As of Tuesday, those of us who live in the Diocese of Cleveland are sheep without a shepherd. The retirement of Archbishop Charles Chaput is official, and Nelson Perez has been installed as his successor in the Archdiocese of Philadelphia. For those in the City of Brotherly Love this is a welcoming home of one of their adopted sons – Archbishop Perez having been born in Miami and raised in New Jersey, but ordained as a priest of the Archdiocese of Philadelphia in 1989 at the hands of then-Archbishop Anthony Bevilacqua.
For those of us in the Diocese of Cleveland we await the decision of Rome on who will be the 11th successor to Bishop Louis Amadeus Rappe. In the 173-year history of the Diocese of Cleveland no bishop has had a briefer tenure than Bishop Perez, and so we are only three short years removed from the last appointment. As we await the announcement, it might be enlightening to look back at the previous appointments to see if we can divine who our next ordinary might be.
If history holds, then the probability of a local appointment would be quite low. Of the 11 bishops who have held the Cleveland post, only one, Bishop Emeritus Anthony Pilla, has been a native of the diocese. The next closest would have been Bishop Clarence Issenmann from Hamilton, just outside of Cincinnati.
Philadelphia is a more probable city of origin than Cleveland, since two of our previous bishops were priests of that archdiocese. Other than Bishop Perez, the list of Cleveland bishops includes Philadelphia native Ignatius Horstmann who, true to his name, founded the short-lived Loyola High School on Cleveland’s near east side in 1902.
Actually, if you go by previous appointments, there is a higher probability that the bishop will have been born in a foreign country than the state of Ohio. Three of the first five bishops were from Europe – Rappe from France, his successor Richard Gilmour was born in Dumbarton, Scotland, and our fifth bishop, Joseph Schrembs, was a native of the Bavarian town of Regensburg, also the home of Pope Emeritus Benedict XVI. But, these days the probability is much higher that he will come from the American Midwest, home of five of the last seven choices.
The probability is pretty high that our next bishop is already a member of the episcopate, since every bishop from Perez all the way back to Schrembs in 1921 was either a bishop or an auxiliary bishop prior to his appointment in Cleveland. Of that list of seven, two – Pilla and Issenmann – were already attached to Cleveland as auxiliary and coadjutor respectively. In the case of Issenmann, because he was coadjutor he was already given the right to succession and so became bishop upon the death of Archbishop Hoban in September of 1966.
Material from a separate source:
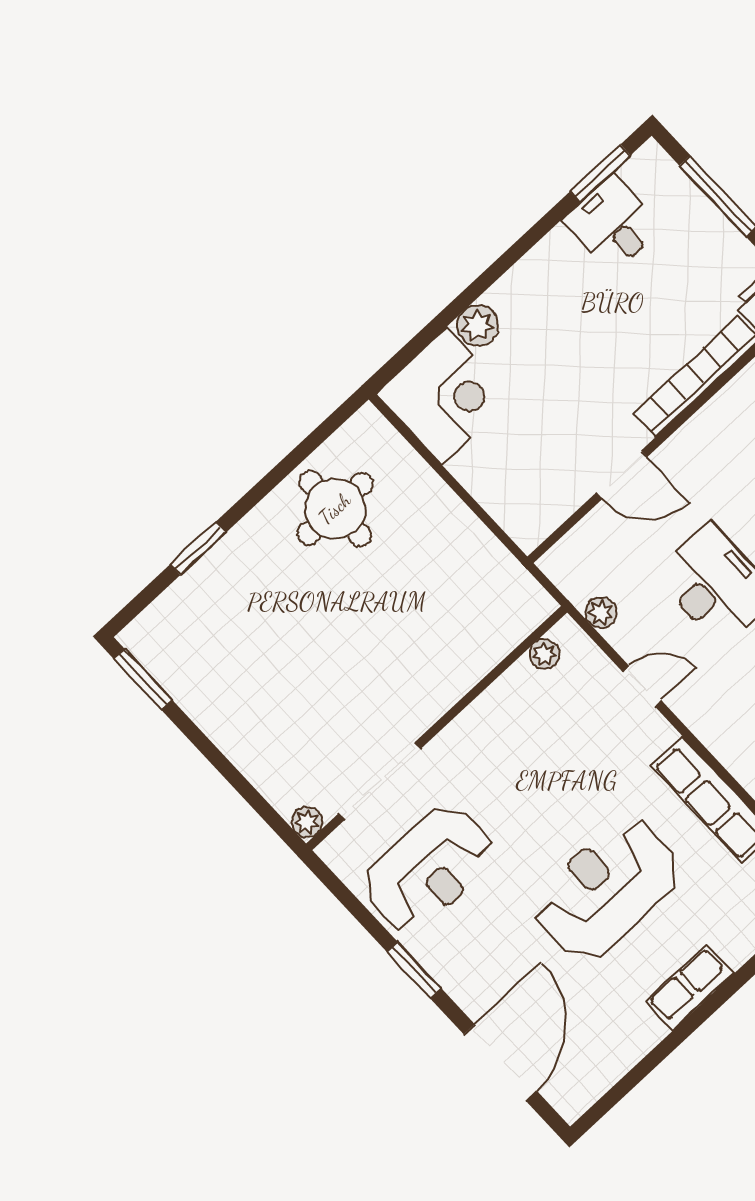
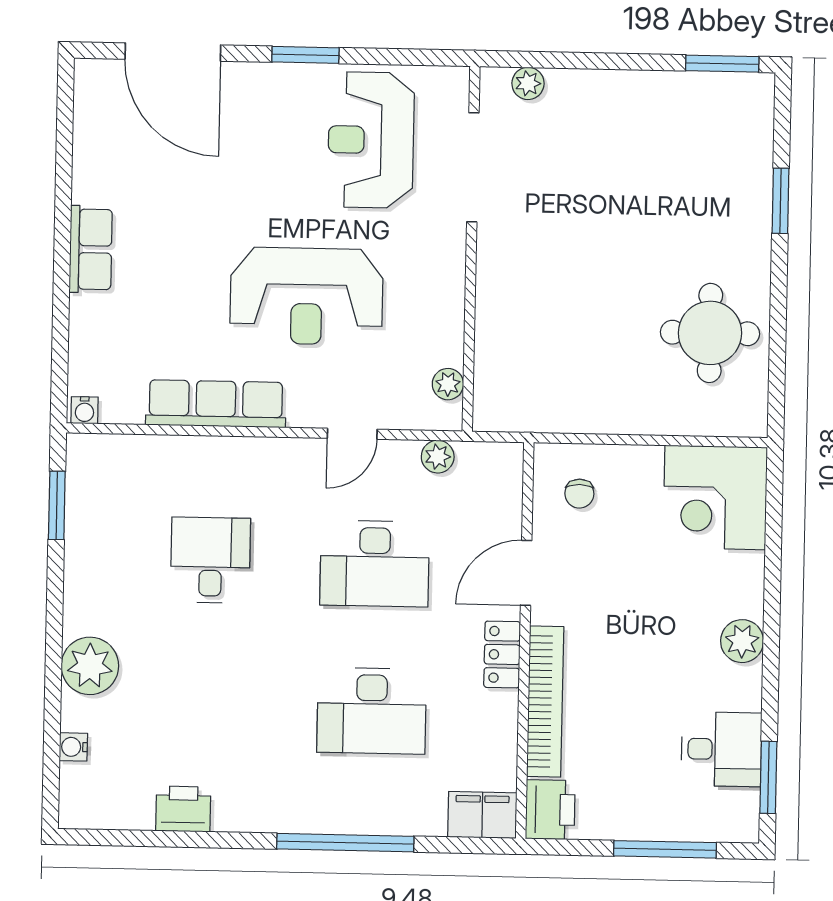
plant: (478, 326) -> (742, 641), moved
locker: (693, 437) -> (502, 654), added
chair: (532, 491) -> (579, 494), added
plant: (307, 822) -> (528, 83), moved
reception desk: (607, 889) -> (307, 296), moved, turned 90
Cleveland has never been an archdiocese, having always been under the jurisdiction of the Metropolitan Archdiocese of Cincinnati since its founding in 1847, but Edward Hoban was appointed and granted the personal title of Archbishop in 1951. This was the same title afforded to his predecessor Archbishop Schrembs in 1939.
If we look to lineage, there is a relative certainty that the successor to Bishop Perez will be able to trace his episcopal line back to John Carroll, the first American bishop and founding ordinary of the Archdiocese of Baltimore, as well as the namesake for our local Jesuit university. All but four of the previous eleven can trace their lineage through Carroll, and all three Europeans are linked with the famous Jesuit. Ironically, Bishop Pilla is a graduate of John Carroll University, yet his line does not pass through John Carroll. Instead it passes through Bishop Hickey, who ordained Pilla as Cleveland’s auxiliary in 1979 and through Cardinal Dearden of Detroit, himself a priest of the Diocese of Cleveland.
So, if history serves as an indicator of what to expect, we should check the lists of auxiliary bishops from around the country who hail from the Midwest and can trace their lineage to Archbishop John Carroll. But no matter who he is or what his background might be, let us pray that he is appointed and installed in less time than the nineteen months it took for Rome to give us Bishop Gilmour after the health-related resignation of Bishop Rappe. Yet, in retrospect we have to admit that it was worth the wait, for another more hasty choice might not have seen the wisdom in inviting Jesuits from Buffalo to the warmer climes of Cleveland in order to found that rather important academic institution known as St. Ignatius College.